Idea: "Frozen" inner function
Jarrett Billingsley
kb3ctd2 at yahoo.com
Sat Nov 25 08:47:58 PST 2006
"Michael Butscher" <mbutscher at gmx.de> wrote in message
news:MPG.1fd2668cdc5c74998969d at news.digitalmars.com...
> The only efficiency tradeoff of frozen functions is the copying at the
> time of definition (and later the freeing of the context memory).
> Except for that they would be as efficient as inner functions.
If in a loop, or in a function which is called a lot, that would be a lot of
allocations, which is particularly wasteful if you never return the closure
from the function. I'd say a very large percentage of the time, you don't
need to return nested functions, so it'd be wasteful to enable the feature
when it's not used that often.
Additionally, there's the problem of functions with several levels of
nesting.
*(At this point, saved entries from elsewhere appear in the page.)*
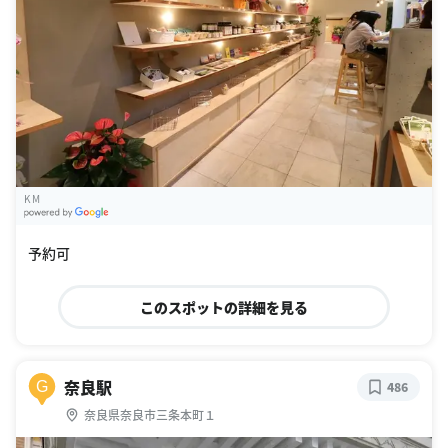
K M
G
oogle Places
予約可
このスポットの詳細を見る
奈良駅
G
486
奈良県奈良市三条本町１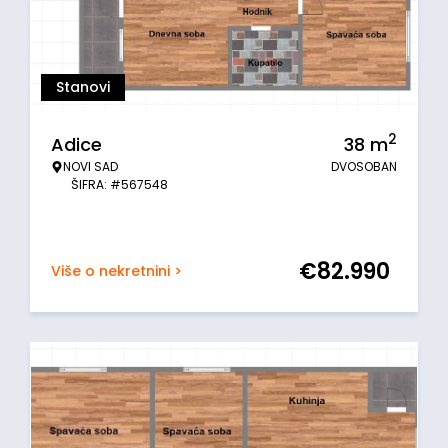
Stanovi
2
Adice
38
m
NOVI SAD
DVOSOBAN
ŠIFRA: #567548
€
82.990
Više o nekretnini >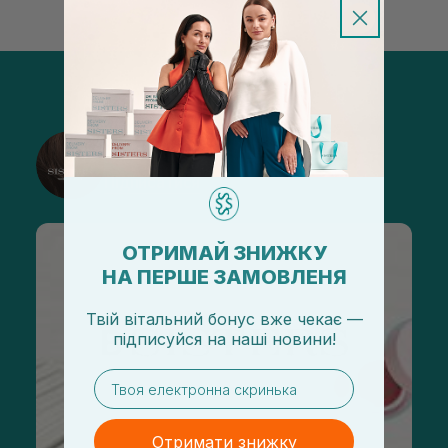
@sisters_stelmakh в Instagram
Підписатися
ОТРИМАЙ ЗНИЖКУ
НА ПЕРШЕ ЗАМОВЛЕНЯ
Твій вітальний бонус вже чекає —
підписуйся
на
наші новини!
email
Отримати знижку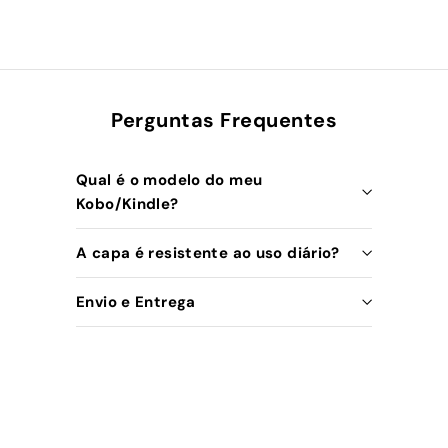
Perguntas Frequentes
Qual é o modelo do meu
Kobo/Kindle?
A capa é resistente ao uso diário?
Envio e Entrega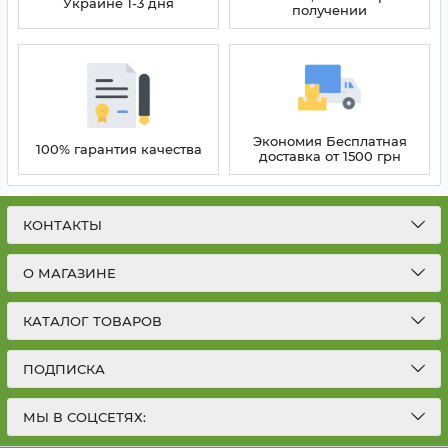
Украине 1-3 дня
получении
Экономия Бесплатная
100% гарантия качества
доставка от 1500 грн
КОНТАКТЫ
О МАГАЗИНЕ
КАТАЛОГ ТОВАРОВ
ПОДПИСКА
МЫ В СОЦСЕТЯХ: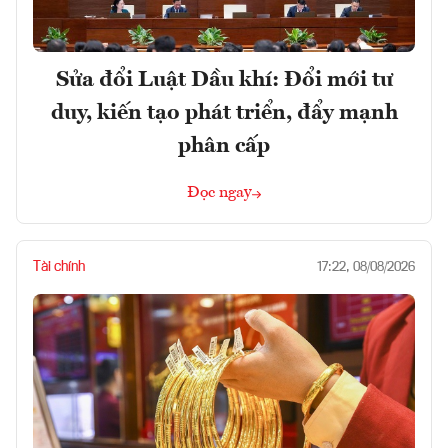
Sửa đổi Luật Dầu khí: Đổi mới tư
duy, kiến tạo phát triển, đẩy mạnh
phân cấp
Đọc ngay
Tài chính
17:22, 08/08/2026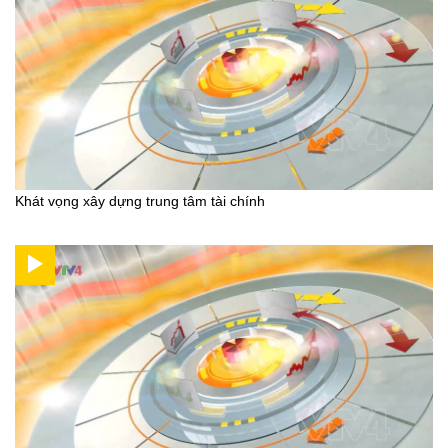
Khát vọng xây dựng trung tâm tài chính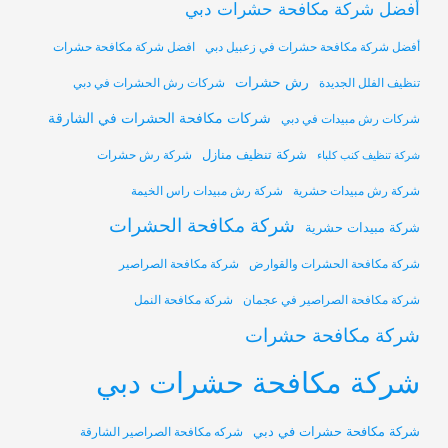
أفضل شركة مكافحة حشرات دبي
أفضل شركة مكافحة حشرات في زعبيل دبي
افضل شركة مكافحة حشرات
رش حشرات
تنظيف الفلل الجديدة
شركات رش الحشرات في دبي
شركات مكافحة الحشرات في الشارقة
شركات رش مبيدات في دبي
شركة تنظيف منازل
شركة رش حشرات
شركة تنظيف كنب كلباء
شركة رش مبيدات حشرية
شركة رش مبيدات راس الخيمة
شركة مكافحة الحشرات
شركة مبيدات حشرية
شركة مكافحة الحشرات والقوارض
شركة مكافحة الصراصير
شركة مكافحة الصراصير في عجمان
شركة مكافحة النمل
شركة مكافحة حشرات
شركة مكافحة حشرات دبي
شركة مكافحة حشرات في دبي
شركه مكافحة الصراصير الشارقة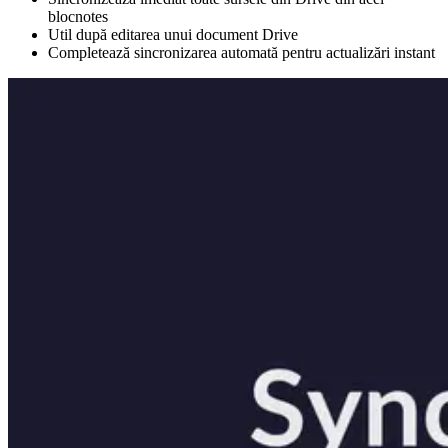
blocnotes
Util după editarea unui document Drive
Completează sincronizarea automată pentru actualizări instant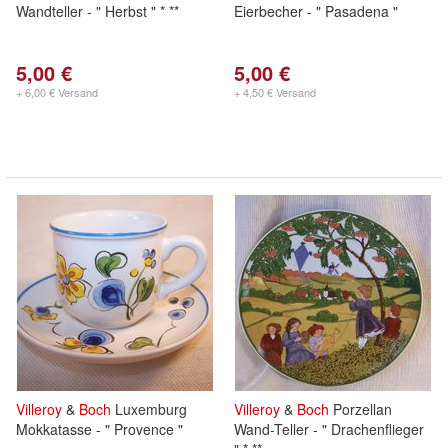
Wandteller - " Herbst " * **
Eierbecher - " Pasadena "
5,00 €
5,00 €
+ 6,00 € Versand
+ 4,50 € Versand
Villeroy
&
Boch
Luxemburg
Villeroy
&
Boch
Porzellan
Mokkatasse - " Provence "
Wand-Teller - " Drachenflieger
If you have c() inside b() inside a(), if c() accesses local
variables of both b() and a(), when b() returns (but still inside a()), the
closure of c() will have to be able to access the active locals of a() on
the stack, but the locals of b() will have to be on the heap. This would
have to be done through some second level of indirection or using multiple
context pointers. This problem exists in languages such as Lua (and mine,
MiniD!) and is handled with tricky things called upvalues, which are a
second level of indirection for each outer function local. I don't know how
well something like that would fit into a lower-level language like D.
> This would be technically the same, but, as you wrote, less convenient.
For the time being, though, it's certainly a nice (and simple) alternative /
workaround. It also has the advantage that you can very selectively control
if/when the closure's context is allocated on the heap.